Problem statement — Retype every line of the records below without changing any character.

Task material —
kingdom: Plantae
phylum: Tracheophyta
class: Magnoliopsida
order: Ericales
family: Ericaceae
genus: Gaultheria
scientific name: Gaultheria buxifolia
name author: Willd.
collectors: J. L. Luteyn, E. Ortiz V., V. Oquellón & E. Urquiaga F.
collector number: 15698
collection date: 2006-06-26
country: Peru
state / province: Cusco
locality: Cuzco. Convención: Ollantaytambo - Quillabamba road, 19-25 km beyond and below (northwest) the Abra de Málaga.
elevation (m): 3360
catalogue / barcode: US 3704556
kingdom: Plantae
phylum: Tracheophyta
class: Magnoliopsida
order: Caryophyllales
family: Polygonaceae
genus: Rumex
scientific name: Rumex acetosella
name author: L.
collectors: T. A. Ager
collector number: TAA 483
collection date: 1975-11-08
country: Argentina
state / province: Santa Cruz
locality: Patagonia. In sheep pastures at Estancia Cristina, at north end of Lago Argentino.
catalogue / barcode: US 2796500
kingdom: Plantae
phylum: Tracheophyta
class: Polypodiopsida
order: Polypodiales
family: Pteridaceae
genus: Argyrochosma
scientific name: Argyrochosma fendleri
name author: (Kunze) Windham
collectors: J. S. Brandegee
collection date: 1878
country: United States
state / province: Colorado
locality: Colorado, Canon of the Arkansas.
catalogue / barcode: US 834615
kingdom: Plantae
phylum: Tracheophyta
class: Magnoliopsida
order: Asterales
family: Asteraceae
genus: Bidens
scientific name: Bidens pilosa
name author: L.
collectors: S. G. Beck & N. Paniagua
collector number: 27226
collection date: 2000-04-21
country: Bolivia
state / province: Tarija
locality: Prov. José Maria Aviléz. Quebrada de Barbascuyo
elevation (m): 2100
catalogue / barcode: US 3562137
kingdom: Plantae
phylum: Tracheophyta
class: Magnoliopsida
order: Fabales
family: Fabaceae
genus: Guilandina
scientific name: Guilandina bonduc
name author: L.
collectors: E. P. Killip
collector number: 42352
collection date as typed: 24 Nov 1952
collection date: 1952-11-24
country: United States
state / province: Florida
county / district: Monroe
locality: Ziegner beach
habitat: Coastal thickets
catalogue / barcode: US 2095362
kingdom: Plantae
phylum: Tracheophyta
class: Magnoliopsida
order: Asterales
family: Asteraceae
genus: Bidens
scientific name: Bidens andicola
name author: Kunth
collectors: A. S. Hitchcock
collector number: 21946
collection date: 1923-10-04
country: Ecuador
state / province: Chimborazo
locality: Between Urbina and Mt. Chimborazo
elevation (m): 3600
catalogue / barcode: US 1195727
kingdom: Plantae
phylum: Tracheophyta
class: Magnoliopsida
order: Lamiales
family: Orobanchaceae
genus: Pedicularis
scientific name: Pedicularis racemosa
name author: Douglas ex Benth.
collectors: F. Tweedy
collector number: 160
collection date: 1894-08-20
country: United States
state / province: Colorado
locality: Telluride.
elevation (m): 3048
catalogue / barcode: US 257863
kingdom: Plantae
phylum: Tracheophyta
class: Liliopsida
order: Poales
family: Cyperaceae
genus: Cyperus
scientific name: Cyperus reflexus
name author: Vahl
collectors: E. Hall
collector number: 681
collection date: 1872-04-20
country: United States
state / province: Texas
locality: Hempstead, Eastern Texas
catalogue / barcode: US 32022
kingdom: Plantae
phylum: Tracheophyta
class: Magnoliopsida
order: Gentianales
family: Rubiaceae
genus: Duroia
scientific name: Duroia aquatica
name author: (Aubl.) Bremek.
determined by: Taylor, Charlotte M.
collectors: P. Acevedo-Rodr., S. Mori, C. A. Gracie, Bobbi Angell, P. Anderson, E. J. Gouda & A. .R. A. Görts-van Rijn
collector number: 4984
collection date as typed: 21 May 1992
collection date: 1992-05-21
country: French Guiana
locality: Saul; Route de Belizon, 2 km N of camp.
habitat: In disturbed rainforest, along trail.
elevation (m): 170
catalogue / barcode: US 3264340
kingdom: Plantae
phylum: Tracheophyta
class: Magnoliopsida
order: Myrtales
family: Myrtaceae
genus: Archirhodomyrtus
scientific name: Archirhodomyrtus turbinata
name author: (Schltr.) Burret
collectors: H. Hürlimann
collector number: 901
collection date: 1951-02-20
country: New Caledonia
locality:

Response —
kingdom: Plantae
phylum: Tracheophyta
class: Magnoliopsida
order: Ericales
family: Ericaceae
genus: Gaultheria
scientific name: Gaultheria buxifolia
name author: Willd.
collectors: J. L. Luteyn, E. Ortiz V., V. Oquellón & E. Urquiaga F.
collector number: 15698
collection date: 2006-06-26
country: Peru
state / province: Cusco
locality: Cuzco. Convención: Ollantaytambo - Quillabamba road, 19-25 km beyond and below (northwest) the Abra de Málaga.
elevation (m): 3360
catalogue / barcode: US 3704556
kingdom: Plantae
phylum: Tracheophyta
class: Magnoliopsida
order: Caryophyllales
family: Polygonaceae
genus: Rumex
scientific name: Rumex acetosella
name author: L.
collectors: T. A. Ager
collector number: TAA 483
collection date: 1975-11-08
country: Argentina
state / province: Santa Cruz
locality: Patagonia. In sheep pastures at Estancia Cristina, at north end of Lago Argentino.
catalogue / barcode: US 2796500
kingdom: Plantae
phylum: Tracheophyta
class: Polypodiopsida
order: Polypodiales
family: Pteridaceae
genus: Argyrochosma
scientific name: Argyrochosma fendleri
name author: (Kunze) Windham
collectors: J. S. Brandegee
collection date: 1878
country: United States
state / province: Colorado
locality: Colorado, Canon of the Arkansas.
catalogue / barcode: US 834615
kingdom: Plantae
phylum: Tracheophyta
class: Magnoliopsida
order: Asterales
family: Asteraceae
genus: Bidens
scientific name: Bidens pilosa
name author: L.
collectors: S. G. Beck & N. Paniagua
collector number: 27226
collection date: 2000-04-21
country: Bolivia
state / province: Tarija
locality: Prov. José Maria Aviléz. Quebrada de Barbascuyo
elevation (m): 2100
catalogue / barcode: US 3562137
kingdom: Plantae
phylum: Tracheophyta
class: Magnoliopsida
order: Fabales
family: Fabaceae
genus: Guilandina
scientific name: Guilandina bonduc
name author: L.
collectors: E. P. Killip
collector number: 42352
collection date as typed: 24 Nov 1952
collection date: 1952-11-24
country: United States
state / province: Florida
county / district: Monroe
locality: Ziegner beach
habitat: Coastal thickets
catalogue / barcode: US 2095362
kingdom: Plantae
phylum: Tracheophyta
class: Magnoliopsida
order: Asterales
family: Asteraceae
genus: Bidens
scientific name: Bidens andicola
name author: Kunth
collectors: A. S. Hitchcock
collector number: 21946
collection date: 1923-10-04
country: Ecuador
state / province: Chimborazo
locality: Between Urbina and Mt. Chimborazo
elevation (m): 3600
catalogue / barcode: US 1195727
kingdom: Plantae
phylum: Tracheophyta
class: Magnoliopsida
order: Lamiales
family: Orobanchaceae
genus: Pedicularis
scientific name: Pedicularis racemosa
name author: Douglas ex Benth.
collectors: F. Tweedy
collector number: 160
collection date: 1894-08-20
country: United States
state / province: Colorado
locality: Telluride.
elevation (m): 3048
catalogue / barcode: US 257863
kingdom: Plantae
phylum: Tracheophyta
class: Liliopsida
order: Poales
family: Cyperaceae
genus: Cyperus
scientific name: Cyperus reflexus
name author: Vahl
collectors: E. Hall
collector number: 681
collection date: 1872-04-20
country: United States
state / province: Texas
locality: Hempstead, Eastern Texas
catalogue / barcode: US 32022
kingdom: Plantae
phylum: Tracheophyta
class: Magnoliopsida
order: Gentianales
family: Rubiaceae
genus: Duroia
scientific name: Duroia aquatica
name author: (Aubl.) Bremek.
determined by: Taylor, Charlotte M.
collectors: P. Acevedo-Rodr., S. Mori, C. A. Gracie, Bobbi Angell, P. Anderson, E. J. Gouda & A. .R. A. Görts-van Rijn
collector number: 4984
collection date as typed: 21 May 1992
collection date: 1992-05-21
country: French Guiana
locality: Saul; Route de Belizon, 2 km N of camp.
habitat: In disturbed rainforest, along trail.
elevation (m): 170
catalogue / barcode: US 3264340
kingdom: Plantae
phylum: Tracheophyta
class: Magnoliopsida
order: Myrtales
family: Myrtaceae
genus: Archirhodomyrtus
scientific name: Archirhodomyrtus turbinata
name author: (Schltr.) Burret
collectors: H. Hürlimann
collector number: 901
collection date: 1951-02-20
country: New Caledonia
locality:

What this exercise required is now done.